Gay weatherman accuses news station that fired him of anti-LGBTQ discrimination

Sven Sundgaard — Photo: Facebook

A gay weatherman who was fired by a Minnesota news station after calling out anti-lockdown protesters is suing his former employer, accusing the station of anti-LGBTQ discrimination.

Sven Sundgaard had worked for NBC affiliate KARE 11 in Minneapolis, Minnesota, for 14 years when the station fired him in May last year after he shared a post on Facebook criticizing right-wing gun protesters for be gathered outside the governor’s home to demand an end to the state’s stay-at-home order.

KARE 11 said it had “made the decision to part ways” with Sundgaard after “continued violations of KARE11’s news ethics and other policies”.

Read more: Gay meteorologist fired after calling out armed lockdown protesters in Minnesota

Now Sundgaard has filed a lawsuit against KARE 11 and station owner Tegna, alleging he was discriminated against because of his sexuality and religious beliefs.

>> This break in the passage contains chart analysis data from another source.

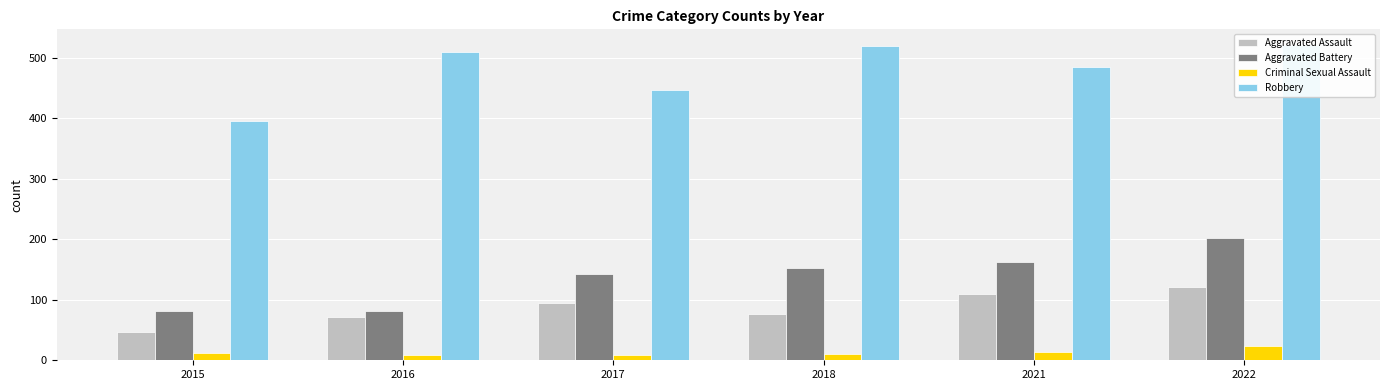

How many bars are there in each group?

4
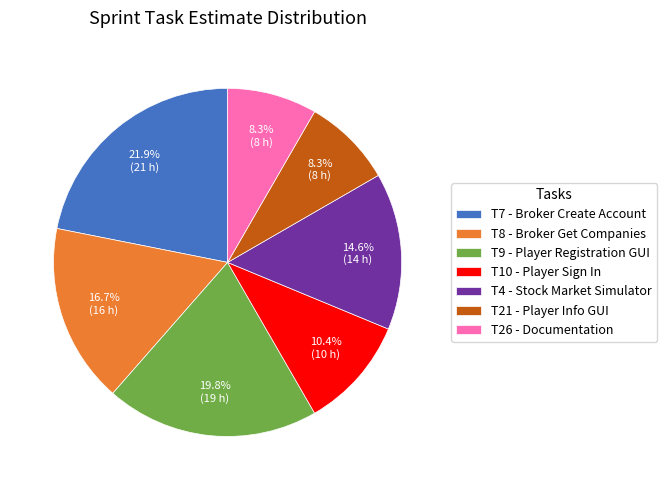

Which category has the biggest portion of the pie?

T7 - Broker Create Account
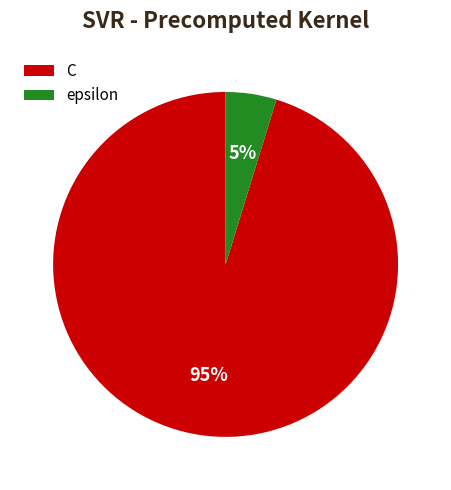

To the nearest percent, what is the difference between the largest and smallest slice percentages?

90%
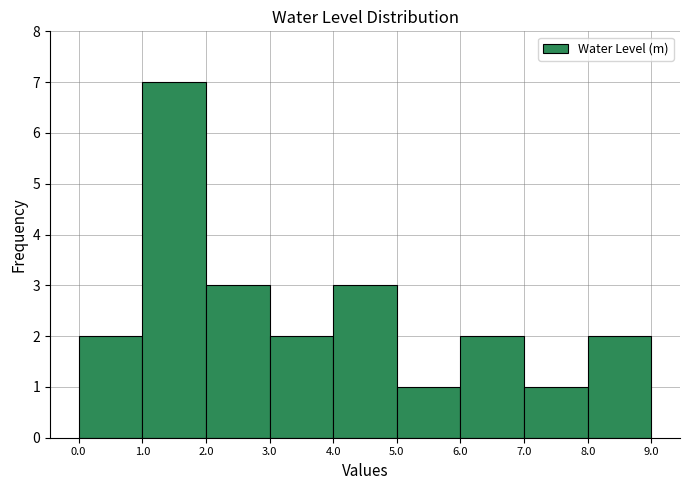

Which range on the x-axis has the tallest bar?

1.0 to 2.0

Sundgaard also alleges defamation, a hostile work environment and violation of Minnesota human rights law in her lawsuit.

He is seeking at least $320,000 in back wages from the day he was fired, if the trial takes place by next May, plus an additional $25,000 in damages, Pioneer press reports.

Sundgaard was hired by KARE 11 in 2006 and began dating his co-workers in 2007.

That same year, he made the cover of Lavender, a local LGBTQ magazine, leading Tom Lindner, KARE 11’s news director at the time, to get “angry” and ask, “What are people going to think?” Sundgaard said he filed a complaint with human resources, but got no response from KARE 11 or its parent company, Tegna.

In 2011, he alleges that Lindner sent a “hostile email” which was copied to “numerous colleagues” after Sundgaard took part in a promotional photo shoot. They later argued in Lindner’s office, during which he claims Lindner told him, “Fuck off my office.”

Sundgaard reported the incident to Human Resources, but again heard nothing. Lindner was fired the following month.

In his lawsuit, he claims managers wanted ‘to know where he was at all times’ and alleges several other instances where he believes he was abused because of his sexuality and past complaints.



Sundgaard says he was repeatedly denied permission to attend conferences to maintain his membership in the American Meteorological Society and alleges that, unlike his colleagues, he was forced to pay the costs of trip.

In 2017, he requested time off to speak to the National Lesbian & Gay Journalists Association (NLGJA), but was repeatedly denied permission. Sundgaard also claims that KARE 11 refused requests for leave to be with her mother, who was suffering from cancer, on her birthday. She later died.

Sundgaard said he told the news director he would contact Tegna about the abuse. He then received a warning for subordination and unacceptable behavior.

After receiving the warning, he sent an email to senior management accusing them of “mistreatment, double standards and singling out”.

Sundgaard later received a written warning for “bad judgment” for making a “sexually charged” comment on air, after responding to a story about which state, Minnesota or Wisconsin, had more lakes by saying: “I guess size really matters. ”

In his lawsuit, Sundgaard said “similar incidents of differential treatment toward” him were “based, in part, on his sexual orientation and prior reports of discrimination or harassment.”

“No matter how many times he reported, the hostility and differential treatment continued,” the lawsuit states.

Sundgaard also alleges that he was abused because of his faith. He converted to Judaism in 2010, after being raised a Christian.

In 2011, he claims former news director Jane Helmke asked him if he “still believed Jesus was the Messiah”, a comment he called “invasive” and “put him uncomfortable”.

In a statement released through his lawyers, Sundgaard, who was hiring in August 2020 by Minnesota news site Bring Me The News, said he was “overwhelmed and forever grateful for the outpouring of support I have received over the past year.”

“While a trial is not ideal for anyone, I think it is important to take steps to prevent what happened to me from happening to others,” he said. “I do it too, for the countless young people who have thanked me for being an openly gay man, which makes it easier for them to be true to themselves. My late mother always taught me to stand up for myself.

KARE 11 denied Sundgaard’s claims in a statement released to the media.

“One of our core values ​​as a station is inclusion,” the station said. “We are committed to maintaining a respectful workplace free from all forms of discrimination and harassment.”